Par infirmation du jugement, la Caisse d’épargne sera en conséquence condamnée à payer à M. [J] la somme de 45 000 euros à titre de dommages et intérêts.
La prétention tendant à ce que la cour, avant dire droit, ordonne la production de certaines pièces est sans objet puisque la cour a pu statuer sur les demandes et se trouve dessaisie par l’effet de l’arrêt au fond.
II Sur les demandes du syndicat RSP,
Le syndicat conclut à l’infirmation du jugement en faisant valoir que la discrimination a pour objet de décourager la mise en 'uvre de la liberté syndicale et lui a causé un préjudice. Il sollicite la somme de 10 000 euros à titre de dommages et intérêts.
La Caisse d’épargne conclut à la confirmation du jugement. Elle fait valoir qu’il n’existe pas de discrimination et subsidiairement que s’agissant d’un préjudice moral de pur principe, sa réparation devrait être limitée à 1 euro.
Réponse de la cour,
La cour a retenu ci-dessus l’existence d’une discrimination syndicale à l’encontre de M. [J]. Ceci cause en soi une atteinte aux intérêts collectifs de la profession tels que représentés par le syndicat dont il dépendait. Le préjudice ne peut être considéré comme de pur principe alors que la liberté syndicale constitue une liberté fondamentale et que c’est de surcroît sur une longue période que la discrimination s’est produite.

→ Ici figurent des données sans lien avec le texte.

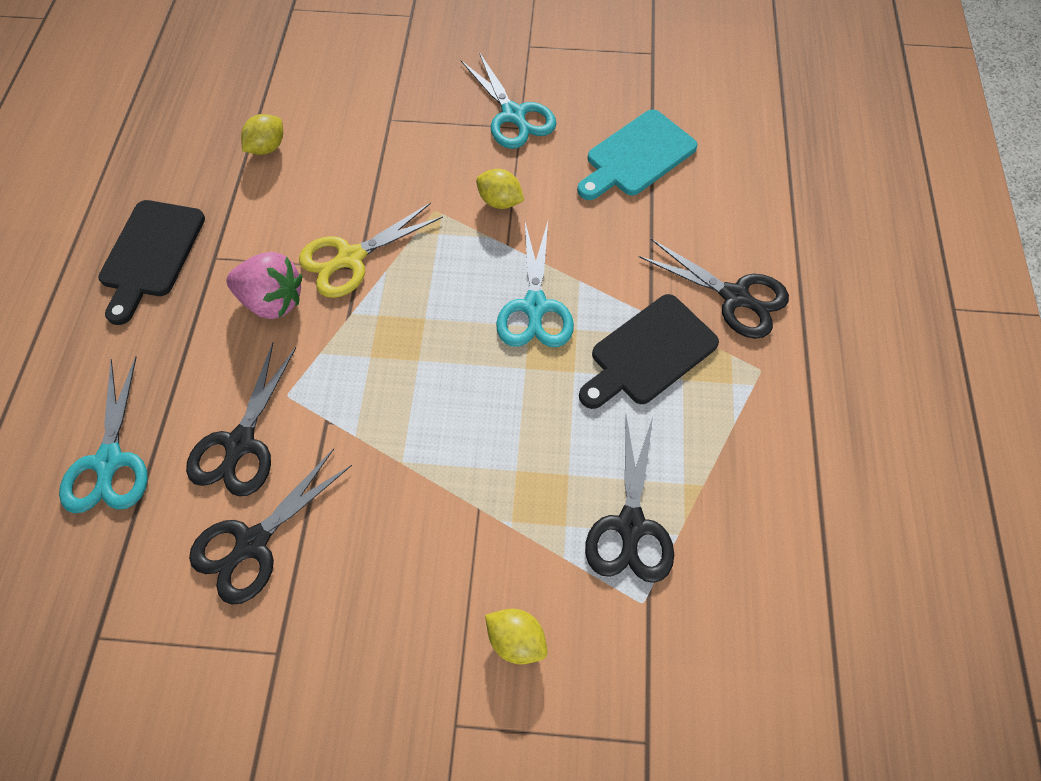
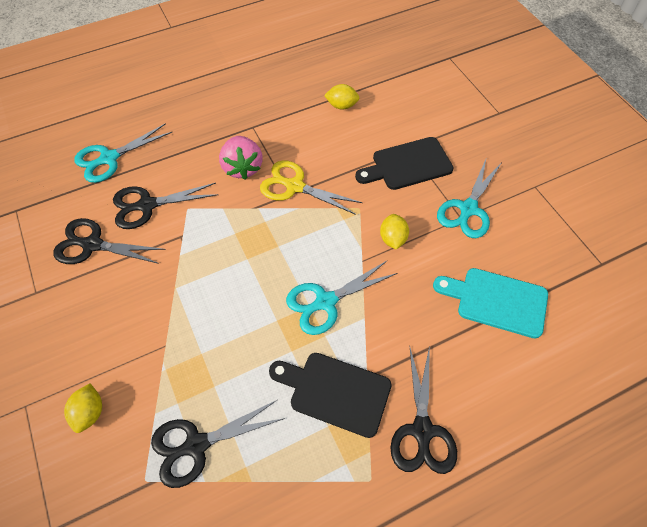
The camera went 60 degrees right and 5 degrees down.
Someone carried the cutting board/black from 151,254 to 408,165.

Par infirmation du jugement, il y a lieu de fixer à 5 000 euros le montant des dommages et intérêts devant réparer le préjudice.
Sur les frais et dépens,
L’action était bien fondée de sorte que le jugement sera infirmé sur le sort des frais et dépens de première instance.
La Caisse d’épargne, partie perdante à l’instance, sera condamnée aux entiers dépens ainsi qu’à payer à M. [J] et au syndicat RSP unis d’intérêts la somme de 2 000 euros au titre des frais irrépétibles exposés.
PAR CES MOTIFS,
La cour,
Infirme le jugement du conseil de prud’hommes de Bordeaux du 9 novembre 2022,
Statuant à nouveau,
Condamne la Caisse d’épargne Aquitaine Poitou Charente à repositionner M. [J] pour l’avenir à la position F de la classification conventionnelle,
Condamne la Caisse d’épargne Aquitaine Poitou Charente à payer à M. [J] la somme de 45 000 euros à titre de dommages et intérêts en réparation de la discrimination subie,
Condamne la Caisse d’épargne Aquitaine Poitou Charente à payer au syndicat Recomposition syndicale du personnel de la Caisse d’épargne Aquitaine nord la somme de 5 000 euros à titre de dommages et intérêts,
Condamne la Caisse d’épargne Aquitaine Poitou Charente à payer à M. [J] et au syndicat RSP unis d’intérêts la somme de 2 000 euros par application des dispositions de l’article 700 du code de procédure civile en cause d’appel,
Condamne la Caisse d’épargne Aquitaine Poitou Charente aux dépens de première instance et d’appel.
Signé par Madame Marie-Paule Menu, présidente et par Sandrine Lachaise, greffière à laquelle la minute de la décision a été remise par le magistrat signataire.